🤖 AI Summary
Current agent skills are predominantly represented as unstructured text, hindering efficient parsing, reuse, and reasoning, thereby limiting automated skill management. This work proposes a Schedule–Structure–Logic (SSL) tripartite representation framework, inspired by linguistic knowledge representation theories, which explicitly decouples skills into scheduling signals, execution structures, and logical actions. Leveraging large language models, a skill normalizer integrates memory organization packets, script theory, and conceptual dependency theory to automatically generate SSL representations. Experimental results demonstrate that the proposed approach significantly outperforms text-based baselines, improving Mean Reciprocal Rank (MRR) from 0.573 to 0.707 in skill discovery and macro F1-score from 0.744 to 0.787 in risk assessment, thereby substantially enhancing skill retrievability, auditability, and operability.
📝 Abstract
LLM agents increasingly rely on reusable skills, capability packages that combine instructions, control flow, constraints, and tool calls. In most current agent systems, however, skills are still represented by text-heavy artifacts, including SKILL.md-style documents and structured records whose machine-usable evidence remains embedded largely in natural-language descriptions. This poses a challenge for skill-centered agent systems: managing skill collections and using skills to support agent both require reasoning over invocation interfaces, execution structure, and concrete side effects that are often entangled in a single textual surface. An explicit representation of skill knowledge may therefore help make these artifacts easier for machines to acquire and leverage.
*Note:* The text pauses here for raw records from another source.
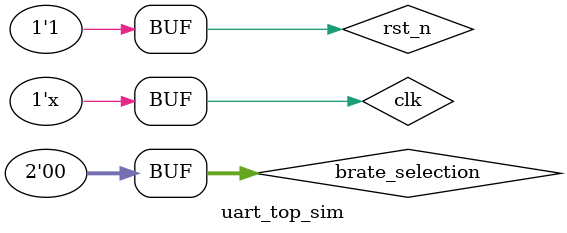
<source format=v>
`timescale 1ps / 1ps


module uart_top_sim();
reg clk, rst_n, rx_input;
reg [1:0] brate_selection;
wire [10:0] freq_factor;
reg [3:0] counter;
wire [10:0] h_cnt;
wire [10:0] v_cnt;
wire [3:0] o_r, o_g, o_b;
wire [10:0] H_BACK_PORCH;
wire [10:0] H_VISIBLE;
wire [10:0] V_BACK_PORCH;
wire [10:0] V_VISIBLE;
wire data_valid;
//wire [11:0] read_data;
//wire [11:0] write_data;
wire [2:0] uart_rx_state;
//wire [1:0] read_state_next;
//wire [11:0] o_read_data;
//wire [18:0] addr_wr;
//wire [10:0] img_width;
//wire [10:0] img_height;
//wire write_en;
//wire [18:0] addr_rd;
wire sram_we_n;
wire sram_oe_n;
wire sram_ce_n;
wire sram_addr;
wire sram_data;
wire sram_lb_n;
wire sram_ub_n;
uart_top u(
    .clk(clk),
    .clk_read(clk),
    .rst_n(rst_n),
    .rx_input(rx_input),
    .brate_selection(brate_selection),
    .h_cnt(h_cnt),
    .v_cnt(v_cnt),
    .H_BACK_PORCH(1),
    .H_VISIBLE(30),
    .V_BACK_PORCH(1),
    .V_VISIBLE(30),
    .o_r(o_r),
    .o_g(o_g),
    .o_b(o_b),
    .test1(data_valid),
    .test2(uart_rx_state),
    
    .sram_we_n(sram_we_n),
    .sram_oe_n(sram_oe_n),
    .sram_ce_n(sram_ce_n),
    .sram_addr(sram_addr),
    .sram_data(sram_data),
    .sram_lb_n(sram_lb_n),
    .sram_ub_n(sram_ub_n)
//    .test(write_data),
//    .test2(read_data),
//    .test3(addr_wr),
//    .test4(write_en),
//    .test5(addr_rd),
//    .test6(img_height)
);

vga_display u2(
    .clk(clk),
    .rst_n(rst_n),
    .resolution_select(2'b00),
    .h_cnt(h_cnt),
    .v_cnt(v_cnt),
    .H_BACK_PORCH(H_BACK_PORCH),
    .H_VISIBLE(H_VISIBLE),
    .V_BACK_PORCH(V_BACK_PORCH),
    .V_VISIBLE(V_VISIBLE)
);

initial
begin
    clk = 0;
    rst_n = 0;
    rx_input = 1;
    counter = 0;
    brate_selection = 0;
    #5 rst_n = 1;
end

always
begin
    #10 clk = ~clk;
end

always
begin
    counter = counter + 1;
    if(counter >= 8) begin
        #325 rx_input = 1;
        counter = 0;
    end
    else
    #325 rx_input = ~rx_input;
end
endmodule

</source>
Drawing on Memory Organization Packets, Script Theory, and Conceptual Dependency from Schank and Abelson's classical work on linguistic knowledge representation, we introduce what is, to our knowledge, the first structured representation for agent skill artifacts that disentangles skill-level scheduling signals, scene-level execution structure, and logic-level action and resource-use evidence: the Scheduling-Structural-Logical (SSL) representation. We instantiate SSL with an LLM-based normalizer and evaluate it on a corpus of skills in two tasks, Skill Discovery and Risk Assessment, and superiorly outperform the text-only baselines: in Skill Discovery, SSL improves MRR from 0.573 to 0.707; in Risk Assessment, it improves macro F1 from 0.744 to 0.787. These findings reveal that explicit, source-grounded structure makes agent skills easier to search and review. They also suggest that SSL is best understood as a practical step toward more inspectable, reusable, and operationally actionable skill representations for agent systems, rather than as a finished standard or an end-to-end mechanism for managing and using skills.